Columns - FOCUS On Rights

The faults lie in our political leaders

By Kishali Pinto Jayawardene

There is an artfully embroidered line of reasoning advanced by some that Sri Lanka’s Commissions of Inquiry went wrong in the past due to the faults of those Commissions themselves. Consequently, as this reasoning appears to suggest, if a particular Commission of Inquiry (say, for example of Lessons Learnt and Reconciliation) functioned perfectly well, that would be reason enough to believe it would lead to fruitful results. We could then rest complacent that we have done our civic duty.

Fundamentally faulty Commissions

This is, of course, dangerously fallacious reasoning in that it states only half the truth. The logic that Commissions themselves were fundamentally faulty is unreservedly true of some past efforts. Good examples of this were the Commissions established by Presidents R.Premadasa and DB Wijetunge during 1991-1993 in reference to the killings and disappearances of suspected Sinhalese militants during the UNP terror era, the reports of which have not even been made public to-date.

A more recent example of a Commission report that has similarly been hidden from public gaze is the 2006 Udalagama Commission of Inquiry constituted by President Mahinda Rajapaksa to examine violations during the war with the LTTE, regarding which Commission much has already been said to the extent that nothing more is left to be remarked upon.

In similar vein, the incongruously named 2001 Presidential Truth Commission on Ethnic Violence brought into being by former president Chandrika Kumaratunga was denigrated this week as a ‘rent seeking exercise’ from within the ranks of government (see Prof Rajiva Wijesinha, The Great War Crimes Game- 3, The Island, February 12 2011). Thus ‘…far from seeking the Truth, it turned into yet another mechanism to distribute money to victims and supposed victims of the riots.’

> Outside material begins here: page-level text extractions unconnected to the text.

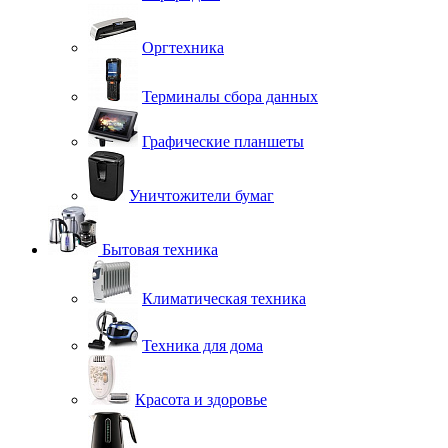
Оргтехника
Терминалы сбора данных
Графические планшеты
Уничтожители бумаг
Бытовая техника
Климатическая техника
Техника для дома
Красота и здоровье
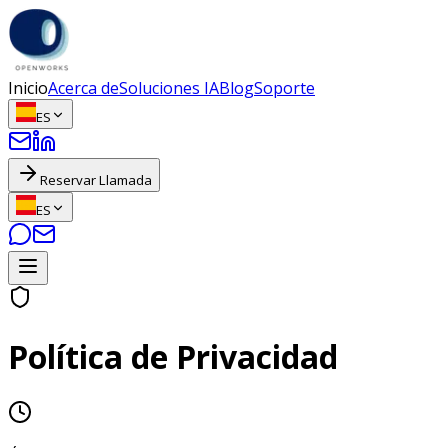
Inicio
Acerca de
Soluciones IA
Blog
Soporte
ES
Reservar Llamada
ES
Política de Privacidad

Despite its name, this spectacularly ineffective ‘Truth’ Commission headed by a retired Chief Justice of Sri Lanka was a mockery of the profoundly meaningful truth and reconciliation experiences of South Africa, as has repeatedly been said earlier in these column spaces (see for example, Focus on Rights, November 5, 2006). On occasion however, overhasty defenders of this administration have thought otherwise as was evidenced in a panel discussion on Commissions of Inquiry during the course of last year when a state law officer who assisted this ‘Truth’ Commission appeared to feel that the payment of paltry sums of money to victims of the July 1983 riots sufficed to absolve the Commission of any further responsibilities in that regard. It is good to know that this blanket defence is departed from in some quarters.

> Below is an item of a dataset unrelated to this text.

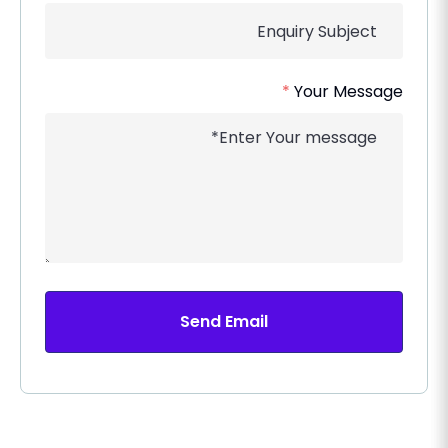
*
Your Message
Send Email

Let us not forget the good efforts

But were all past Commissions this ineffective? Let us take Kumaratunga’s 1994 Disappearances Commissions Reports as fitting examples to prove this point as these did far more than issue death certificates and trace missing persons. Despite impractical time limits, insufficient resources and a host of other logistical problems, these Commissions resisted political pressure from the Kumaratunga regime to engage in a witch hunt against political figures of a previous administration and presented impressively detailed and soberly reasoned recommendations which, if implemented, would have gone a long way towards redressing the deficit of justice that this country faced in later years.

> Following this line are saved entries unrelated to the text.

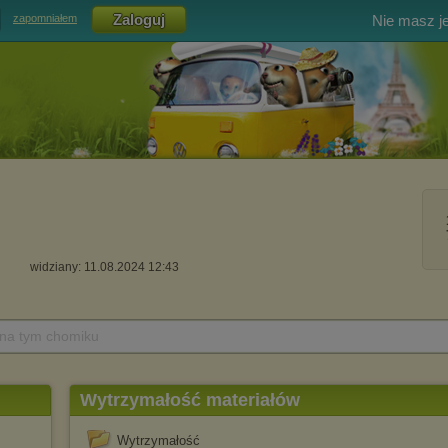
Nie masz j
zapomniałem
widziany: 11.08.2024 12:43
 na tym chomiku
Wytrzymałość materiałów
Wytrzymałość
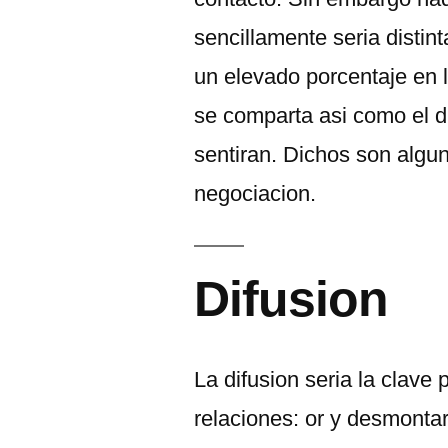
sencillamente seri­a disti
un elevado porcentaje en
se comparta asi­ como el di
sentiran. Dichos son algu
negociacion.
Difusion
La difusion seri­a la clave 
relaciones: or y desmontar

The Commissions persistently reiterated the need for an Independent Human Rights Prosecutor to be established as an institution similar to the Commissioner of Elections and the Auditor General with funds provided by Parliament. Significant changes were recommended to the law relating to the burden of proof. Superior officers were recommended to be held criminally liable for violations committed by subordinates under their command in appropriate instances. The establishing of legal aid services and citizens’ assistance bureaus were suggested. Virtually all these recommendations were ignored. Instead of taking even incremental steps to make the Office of the Attorney General independent, Kumaratunga unpleasantly distinguished herself by irreversibly politicizing the institution of Sri Lanka’s judiciary.

Recommendations in regard to reparations were also ignored excepting (again) in the payment of measly sums of money to family members of the ‘disappeared.’

The turning of a nelsonian eye

Overwhelmingly, Sri Lanka’s lessons are that Commissions have failed not due to their own defects but owing to the singular hypocrisy of political rulers who have used these bodies to shrug away their own responsibilities. This indictment should be levelled against President Mahinda Rajapaksa as much as it should be against former President Chandrika Kumaratunga and indeed, her predecessors.

We should be equally harsh of the current political leadership in its hypocrisy towards establishing a Commission of Inquiry purportedly on reconciliation while the report of the immediately preceding Udalagama Commission (which was wound up prematurely and ignominiously) still remains shrouded in mystery. Or for that matter, in expecting us to take commissions on reconciliation seriously where constitutional institutions in this country remain more politicized than ever, the 18th Amendment has become a predictable farce with its desperate supporters suggesting that constitutional commissions be set up even as a ‘sham’ and the National Anthem has become an inflammable issue.

Castigating the faults of one while turning a proverbially nelsonian eye to the faults of the other, is just not acceptable.